L’arbre consacré à la catastrophe minière du puits Plichon, à Montceau-les-Mines en 1958 est quant à lui terminé. C’est une autre Dominique, Perrot, qui a réalisé cet arbre. Celui-ci se consacre au coup de grisou du 16 janvier 1958, qui a tué 20 mineurs et en a blessé 15 autres.

> Le naufrage de l’Athos
> Le puits Plichon

Les arbres en cours

D’autres arbres sont en cours de réalisation. Nous avons besoin d’aide sur tous ceux qui ne sont pas terminés, merci par avance à tous les volontaires !

26 commentaires

Je ne connaissais pas du tout la catastrophe du train Bandol/Sanary, une info intéressante sur ma région, bravo pour votre travail.

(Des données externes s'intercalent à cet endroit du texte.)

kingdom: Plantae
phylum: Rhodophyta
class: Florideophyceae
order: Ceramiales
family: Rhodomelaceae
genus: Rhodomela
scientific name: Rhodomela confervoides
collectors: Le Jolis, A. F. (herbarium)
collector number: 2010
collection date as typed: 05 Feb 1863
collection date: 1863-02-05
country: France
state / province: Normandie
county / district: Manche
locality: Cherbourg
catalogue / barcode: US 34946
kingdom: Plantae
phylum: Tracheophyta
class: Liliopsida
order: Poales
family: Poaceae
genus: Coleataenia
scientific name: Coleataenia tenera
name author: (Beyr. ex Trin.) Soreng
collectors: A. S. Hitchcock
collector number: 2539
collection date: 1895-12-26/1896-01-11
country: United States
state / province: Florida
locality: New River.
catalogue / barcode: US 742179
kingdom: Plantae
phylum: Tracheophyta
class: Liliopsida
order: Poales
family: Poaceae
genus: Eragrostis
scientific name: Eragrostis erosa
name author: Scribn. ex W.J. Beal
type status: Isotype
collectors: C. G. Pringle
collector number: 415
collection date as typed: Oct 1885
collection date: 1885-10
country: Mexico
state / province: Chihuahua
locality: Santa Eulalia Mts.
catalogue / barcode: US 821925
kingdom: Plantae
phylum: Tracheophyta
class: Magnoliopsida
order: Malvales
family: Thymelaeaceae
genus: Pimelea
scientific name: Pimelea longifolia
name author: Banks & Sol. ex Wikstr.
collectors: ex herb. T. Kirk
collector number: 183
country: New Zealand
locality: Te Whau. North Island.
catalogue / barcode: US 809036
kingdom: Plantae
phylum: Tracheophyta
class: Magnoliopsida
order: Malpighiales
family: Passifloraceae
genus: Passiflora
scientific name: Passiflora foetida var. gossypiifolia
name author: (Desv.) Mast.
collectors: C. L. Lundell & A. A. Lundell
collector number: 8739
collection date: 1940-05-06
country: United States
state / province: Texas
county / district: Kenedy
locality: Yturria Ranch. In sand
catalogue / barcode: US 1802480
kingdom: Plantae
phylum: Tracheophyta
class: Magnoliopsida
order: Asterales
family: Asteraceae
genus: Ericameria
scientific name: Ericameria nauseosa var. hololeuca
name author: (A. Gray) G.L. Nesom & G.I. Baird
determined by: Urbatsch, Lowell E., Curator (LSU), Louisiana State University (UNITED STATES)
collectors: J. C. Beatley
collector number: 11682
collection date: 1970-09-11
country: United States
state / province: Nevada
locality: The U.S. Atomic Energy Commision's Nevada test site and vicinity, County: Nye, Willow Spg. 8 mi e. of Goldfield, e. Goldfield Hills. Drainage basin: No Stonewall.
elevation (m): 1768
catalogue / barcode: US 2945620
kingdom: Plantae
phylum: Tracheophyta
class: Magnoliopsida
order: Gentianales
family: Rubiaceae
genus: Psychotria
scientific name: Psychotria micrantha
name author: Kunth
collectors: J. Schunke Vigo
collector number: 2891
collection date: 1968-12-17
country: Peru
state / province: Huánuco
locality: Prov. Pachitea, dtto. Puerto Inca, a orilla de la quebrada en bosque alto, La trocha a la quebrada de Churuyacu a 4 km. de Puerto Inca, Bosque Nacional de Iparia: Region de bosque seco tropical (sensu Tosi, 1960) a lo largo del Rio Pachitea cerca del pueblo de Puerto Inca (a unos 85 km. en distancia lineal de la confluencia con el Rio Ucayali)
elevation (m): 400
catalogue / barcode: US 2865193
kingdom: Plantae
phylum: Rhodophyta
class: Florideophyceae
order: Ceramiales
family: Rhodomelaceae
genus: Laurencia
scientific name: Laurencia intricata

Bonjour, je viens de regarder le projet Puits Plichon : très beau travail. Cela m’interroge néanmoins sur la technique utilisée. En effet, pour un arbre généalogique normal, pour ajouter des personnes, il faut théoriquement un lien familial. Or je suppose que parmi les victimes, il y avait des personnes sans lien familial entre elles. D’avance merci et encore tous mes voeux pour la nouvelle année.

Réponse de Geneanet : il y a souvent des liens familiaux dans les événements locaux mais ce n’est pas ssytématique : l’idée est aussi qu’un généalogiste qui tombera sur cet arbre découvrira que son ancêtre a un lien avec l’événement dont il est question, événement qu’il ne connaît pas forcément. Pour la façon de procéder, vous pouvez tout à fait créer des individus séparés les uns des autres sur un arbre, il faut utiliser le menu “Créer une famille” via le “Menu” à côté du titre de l’arbre.